QUAND VOUS CHOISISSEZ L’ULTRA-DISTANCE, VOUS CHOISISSEZ BIEN PLUS QU’UNE LIGNE D’ARRIVÉE

Et certains défis ne commencent même pas sur la ligne de départ.

1 099 km · 25 866 m de dénivelé positif · 61 h 21 min

Ils commencent bien avant : au moment où vous décidez de suivre une route, simplement pour découvrir où elle vous mènera.

Du 28 juin au 2 juillet, Berna a traversé les Pyrénées, de Pasaia, au Pays Basque, jusqu'à Llançà, en Catalogne. Cinq jours, 1 099 kilomètres et plus de 25 000 mètres de dénivelé positif, en franchissant quelques-uns des cols les plus emblématiques de la chaîne.

Mais ce n'est pas seulement une nouvelle histoire d'ultra-distance.

C'est notre façon de vivre le cyclisme.

C'est Tactic.

Le parcours était le véritable objectif

Berna n'a pas pris le départ pour gagner. Il est parti pour vivre une expérience inoubliable.

"On traverse les Pyrénées en enchaînant des routes extraordinaires. Et à chaque col franchi, on se rapproche un peu plus de chez soi."

Voilà ce qui le motivait. Ni le chronomètre. Ni le classement. Seulement le privilège de parcourir l'un des plus beaux itinéraires que l'on puisse vivre à vélo.

Quand la montagne prend le dessus

La Transpyrenees n'a épargné personne.

Brouillard, pluie, pentes impitoyables, rafales de vent si violentes qu'elles obligeaient à descendre du vélo, et des heures sans trouver ni nourriture ni eau.

Il y a eu des moments où la seule option était de s'abriter derrière une voiture garée… puis de repartir.

Parce que dans une aventure comme celle-ci, tôt ou tard, il n'y a qu'une seule façon d'avancer.

Résilience : Dormir moins. Manger quand on le peut. S'adapter.

Après une première journée incroyablement difficile, la deuxième a commencé par un moment aussi banal qu'inoubliable : une sieste de quatre-vingt-dix minutes dans le hall d'un distributeur automatique de billets, en attendant l'ouverture du premier café du village.

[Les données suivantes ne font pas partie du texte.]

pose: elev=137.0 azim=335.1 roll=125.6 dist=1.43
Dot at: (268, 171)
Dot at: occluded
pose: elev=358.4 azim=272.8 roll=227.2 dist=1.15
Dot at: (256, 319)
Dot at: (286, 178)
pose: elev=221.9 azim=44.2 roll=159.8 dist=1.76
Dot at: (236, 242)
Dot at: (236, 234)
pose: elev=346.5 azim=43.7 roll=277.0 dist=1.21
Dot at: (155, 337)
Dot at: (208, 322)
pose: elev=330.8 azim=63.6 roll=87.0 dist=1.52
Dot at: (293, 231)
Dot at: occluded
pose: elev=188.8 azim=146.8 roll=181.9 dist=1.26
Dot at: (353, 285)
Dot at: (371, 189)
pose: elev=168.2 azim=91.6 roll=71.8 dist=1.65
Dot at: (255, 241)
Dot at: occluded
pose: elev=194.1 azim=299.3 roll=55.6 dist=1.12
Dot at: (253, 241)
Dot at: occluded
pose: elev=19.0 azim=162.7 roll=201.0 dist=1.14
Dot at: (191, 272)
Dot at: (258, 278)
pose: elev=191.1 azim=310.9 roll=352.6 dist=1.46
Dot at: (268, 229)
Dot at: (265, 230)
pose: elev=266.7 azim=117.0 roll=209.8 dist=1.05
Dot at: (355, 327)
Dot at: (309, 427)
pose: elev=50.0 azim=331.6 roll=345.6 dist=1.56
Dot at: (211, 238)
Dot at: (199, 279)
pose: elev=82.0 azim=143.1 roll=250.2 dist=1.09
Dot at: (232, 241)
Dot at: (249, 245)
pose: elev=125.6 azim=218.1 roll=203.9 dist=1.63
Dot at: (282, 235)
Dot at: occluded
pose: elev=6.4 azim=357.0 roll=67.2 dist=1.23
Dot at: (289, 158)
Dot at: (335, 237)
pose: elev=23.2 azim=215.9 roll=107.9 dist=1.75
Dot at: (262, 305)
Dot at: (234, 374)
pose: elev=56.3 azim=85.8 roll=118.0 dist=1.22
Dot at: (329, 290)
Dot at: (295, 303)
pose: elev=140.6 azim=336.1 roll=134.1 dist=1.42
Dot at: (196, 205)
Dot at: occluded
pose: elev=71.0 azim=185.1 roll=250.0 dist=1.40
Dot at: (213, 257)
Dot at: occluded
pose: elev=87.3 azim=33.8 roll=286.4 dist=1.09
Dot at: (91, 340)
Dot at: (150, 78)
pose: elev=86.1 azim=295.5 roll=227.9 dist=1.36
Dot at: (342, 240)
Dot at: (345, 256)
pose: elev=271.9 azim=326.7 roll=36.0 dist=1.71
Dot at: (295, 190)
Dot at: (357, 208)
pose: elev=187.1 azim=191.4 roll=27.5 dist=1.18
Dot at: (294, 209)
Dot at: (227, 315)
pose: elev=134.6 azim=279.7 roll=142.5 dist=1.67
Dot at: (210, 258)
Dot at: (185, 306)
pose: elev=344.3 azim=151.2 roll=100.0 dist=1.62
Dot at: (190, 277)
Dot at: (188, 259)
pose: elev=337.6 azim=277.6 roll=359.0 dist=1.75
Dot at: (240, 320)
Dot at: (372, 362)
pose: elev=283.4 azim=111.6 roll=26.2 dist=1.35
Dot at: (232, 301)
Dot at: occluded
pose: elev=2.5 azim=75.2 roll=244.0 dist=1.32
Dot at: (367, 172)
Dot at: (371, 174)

Puis sont arrivés des cols mythiques comme le Tourmalet, le Peyresourde, le Portillon, le Pla de Beret et le Coll de Pradell. Des ascensions où une chaleur écrasante pouvait laisser place à un froid glacial en quelques minutes, et où la douleur cessait peu à peu d'être un ennemi pour devenir une partie du voyage.

"On finit par s'habituer à la douleur", dit-il.

Il y a aussi eu ces moments qui rappellent qu'aucune grande aventure ne se vit vraiment seul : partager une chambre avec d'autres cyclistes venus de Barcelone, des conversations inattendues et cette camaraderie qui n'apparaît que lorsque tout le monde poursuit le même objectif.

Les derniers kilomètres

La dernière journée réservait encore 313 kilomètres.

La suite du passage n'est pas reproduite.